Saturday, May 2, 2020

The Bookwyrm's Review of The Usurper by James Alderdice

Author: James Alderdice

Length: 475 Pages

Publisher: Lost Realms Press

Release Date: April 22, 2020

Genre: Dark Fantasy

Rating: 5/5 stars

Buy on Amazon

I'm usually not a big fan of prequels in storytelling. Filling in the backstory sounds like a good idea, but in a lot of cases, falls flat as they either throw the kitchen sink into it trying to add backstory, or they do something that's inconsistent with the story's current points. Luckily, The Usurper is not that book. Fleshing out the mysterious backstory of main character and events of the first book, Brutal, we get a rousing story all its own that leads right into the first book.


In a disputed border area between the Kingdom of Vjorn and the Duchy of Derenz, the armies of both kingdom and duchy skirmish daily, preparing for a battle to determine the latest winner.The duchy uses a large force of mercenaries known as the Sellswords, led by Gathelaus, a giant of a northerner who has never known defeat on the battlefield. The forces are facing a stalemate, until one night, it all changes. The Kingdom's commander, Prince Roose, sneaks behind the lines and meets with the Duke of Derenz and Gathelaus and asks for their help. He tells them Vjorn's King Forlock is an evil ruler, completely out of control, and he is willing to cede the disputed land to the Duke if he will provide troops to help Roose overthrow the king and allow him to take the throne. Seeing a chance for gain, the Duke agrees to send all his mercenary troops, under the command of Gathelaus, to invade Vjorn with Roose. 

Roose planned for this coup, and separated the various army units from the capital. However, it seems the King is not a complete fool, since his court wizard has spied their movements, and Forlock has invited in the country's wild barbarian neighbors to invade, burning and looting ahead of Roose's forces, leaving them no fodder for their horses. Realizing they will all end up dead if they are delayed too long, Gathelaus comes up with a plan to deal with them. What follows that plan is a wild series of events, including battles, betrayals, an attack by a demon, unexpected deaths and flashbacks to various points in Gathelaus's life. 

The flashbacks show how Gathelaus became the ferocious fighter and tactician he is. Whether its fighting fellow Northmen for land, working as a bodyguard, becoming a war leader in a Mongol-like horde or fighting the last Emperor mage of a fallen empire, he has lived 10 lifetimes of action and adventure in 20+ years.  These all tie into facets of the present, ending in the final confrontation at the capital, in a wild headlong rush to destiny for Gathelaus and company, as the only options are victory or death!

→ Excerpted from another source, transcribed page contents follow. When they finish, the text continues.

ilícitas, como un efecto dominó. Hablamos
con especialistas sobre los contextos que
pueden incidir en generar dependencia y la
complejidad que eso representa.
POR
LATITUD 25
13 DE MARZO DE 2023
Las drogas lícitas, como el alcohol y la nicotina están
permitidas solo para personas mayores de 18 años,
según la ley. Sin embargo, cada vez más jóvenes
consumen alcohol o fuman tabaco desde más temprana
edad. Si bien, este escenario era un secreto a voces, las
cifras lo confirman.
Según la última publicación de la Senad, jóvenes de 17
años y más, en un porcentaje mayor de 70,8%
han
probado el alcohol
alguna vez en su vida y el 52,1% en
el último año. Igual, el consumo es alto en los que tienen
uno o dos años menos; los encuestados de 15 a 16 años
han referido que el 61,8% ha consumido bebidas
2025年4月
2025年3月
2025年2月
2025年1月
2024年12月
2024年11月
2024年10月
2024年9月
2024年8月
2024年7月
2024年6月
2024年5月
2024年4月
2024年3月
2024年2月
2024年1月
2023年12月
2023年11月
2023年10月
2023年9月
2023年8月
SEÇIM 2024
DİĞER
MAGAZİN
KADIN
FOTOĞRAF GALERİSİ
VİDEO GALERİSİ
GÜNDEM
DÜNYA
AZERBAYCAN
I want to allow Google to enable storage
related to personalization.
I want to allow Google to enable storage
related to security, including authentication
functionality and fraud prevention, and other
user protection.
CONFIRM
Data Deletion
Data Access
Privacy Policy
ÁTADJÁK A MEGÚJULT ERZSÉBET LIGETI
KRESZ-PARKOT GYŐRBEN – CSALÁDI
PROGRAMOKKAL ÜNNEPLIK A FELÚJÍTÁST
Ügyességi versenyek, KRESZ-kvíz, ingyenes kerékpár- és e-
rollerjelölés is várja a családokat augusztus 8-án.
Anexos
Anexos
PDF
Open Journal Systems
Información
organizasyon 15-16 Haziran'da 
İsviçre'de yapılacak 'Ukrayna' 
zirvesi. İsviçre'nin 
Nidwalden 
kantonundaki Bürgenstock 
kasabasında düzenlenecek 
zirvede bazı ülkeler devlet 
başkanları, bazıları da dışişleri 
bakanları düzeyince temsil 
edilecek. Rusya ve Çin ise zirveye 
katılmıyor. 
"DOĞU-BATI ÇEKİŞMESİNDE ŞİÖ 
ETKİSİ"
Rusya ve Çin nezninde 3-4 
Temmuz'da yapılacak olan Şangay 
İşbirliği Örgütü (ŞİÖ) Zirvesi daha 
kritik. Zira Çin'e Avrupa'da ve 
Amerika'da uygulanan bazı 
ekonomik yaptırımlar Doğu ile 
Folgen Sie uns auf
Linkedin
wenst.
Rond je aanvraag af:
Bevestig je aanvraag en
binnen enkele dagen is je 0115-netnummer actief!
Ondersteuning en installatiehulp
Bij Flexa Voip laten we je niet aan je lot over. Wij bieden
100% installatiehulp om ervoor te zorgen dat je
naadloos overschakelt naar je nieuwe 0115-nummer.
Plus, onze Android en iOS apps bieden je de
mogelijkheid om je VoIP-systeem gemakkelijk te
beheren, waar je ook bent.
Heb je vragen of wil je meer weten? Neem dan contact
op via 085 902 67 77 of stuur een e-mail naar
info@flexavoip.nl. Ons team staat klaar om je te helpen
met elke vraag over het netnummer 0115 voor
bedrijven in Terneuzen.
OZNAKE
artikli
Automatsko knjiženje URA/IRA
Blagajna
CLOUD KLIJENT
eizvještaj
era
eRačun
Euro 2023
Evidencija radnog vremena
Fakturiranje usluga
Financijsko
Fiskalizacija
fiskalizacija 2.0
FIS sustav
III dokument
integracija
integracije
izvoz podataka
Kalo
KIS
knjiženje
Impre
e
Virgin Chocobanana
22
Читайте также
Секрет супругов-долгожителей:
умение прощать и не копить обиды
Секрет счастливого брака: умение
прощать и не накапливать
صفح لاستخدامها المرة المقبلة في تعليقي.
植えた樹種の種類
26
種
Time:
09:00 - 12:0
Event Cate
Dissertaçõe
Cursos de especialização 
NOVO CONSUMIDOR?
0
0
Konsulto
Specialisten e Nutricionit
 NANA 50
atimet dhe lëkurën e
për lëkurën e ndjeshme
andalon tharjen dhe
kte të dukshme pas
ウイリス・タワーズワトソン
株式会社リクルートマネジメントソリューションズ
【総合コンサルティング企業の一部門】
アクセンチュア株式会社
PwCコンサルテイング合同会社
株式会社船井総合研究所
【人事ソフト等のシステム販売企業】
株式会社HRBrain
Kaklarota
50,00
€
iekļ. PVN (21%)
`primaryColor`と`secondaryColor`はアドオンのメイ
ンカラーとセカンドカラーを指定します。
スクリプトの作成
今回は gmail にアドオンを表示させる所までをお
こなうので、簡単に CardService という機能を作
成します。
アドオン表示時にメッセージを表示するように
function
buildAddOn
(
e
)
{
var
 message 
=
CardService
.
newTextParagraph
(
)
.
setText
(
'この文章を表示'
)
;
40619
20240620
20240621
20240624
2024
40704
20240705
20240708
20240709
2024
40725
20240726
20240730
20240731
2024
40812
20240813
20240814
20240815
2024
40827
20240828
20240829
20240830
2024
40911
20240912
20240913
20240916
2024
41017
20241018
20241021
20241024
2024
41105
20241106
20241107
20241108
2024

I would have to say that the characters and world building in this book are equally strong, and are both focused on throughout. In Gathelaus, we have a modern day pulp action character, kind of a more sophisticated Conan type. An excellent warrior and tactician, he has risen through life on his own merits, finally leading his own mercenary army. He's not infallible though, and does have some failures in his life, and that definitely informs his decisions throughout the story. He's much more thoughtful and well rounded than I expected. The secondary characters all get some attentions, adding to the story in their own right, and not just as weapons holders for Gathelaus. The various villains are an eclectic collection, from female assassins to an insane emperor mage, and they all play well against Gathelaus and his companions, really helping to round out the story.

The world building is excellent, with a variety of settings throughout the book helping to set the tone. From a volcanic island newly risen from the ocean, a lost hidden city with magical protections to a prison fortress Gathelaus was once a "guest" of, they all lead to the penultimate goal in the book, the capital of Vjorn. This city, while not super heavily detailed, is given life by the story taking place within it, and really helps immerse the reader into the world.


As I initially said, prequels are hit or miss. in this case, it's a definite hit. It really adds a quality backstory to one of my favorite characters, and adds a bright new star to the ranks of ferocious pulp barbarian heroes/anti-heroes. This is one I would wholeheartedly recommend you read today, and then dig into the rest of the series.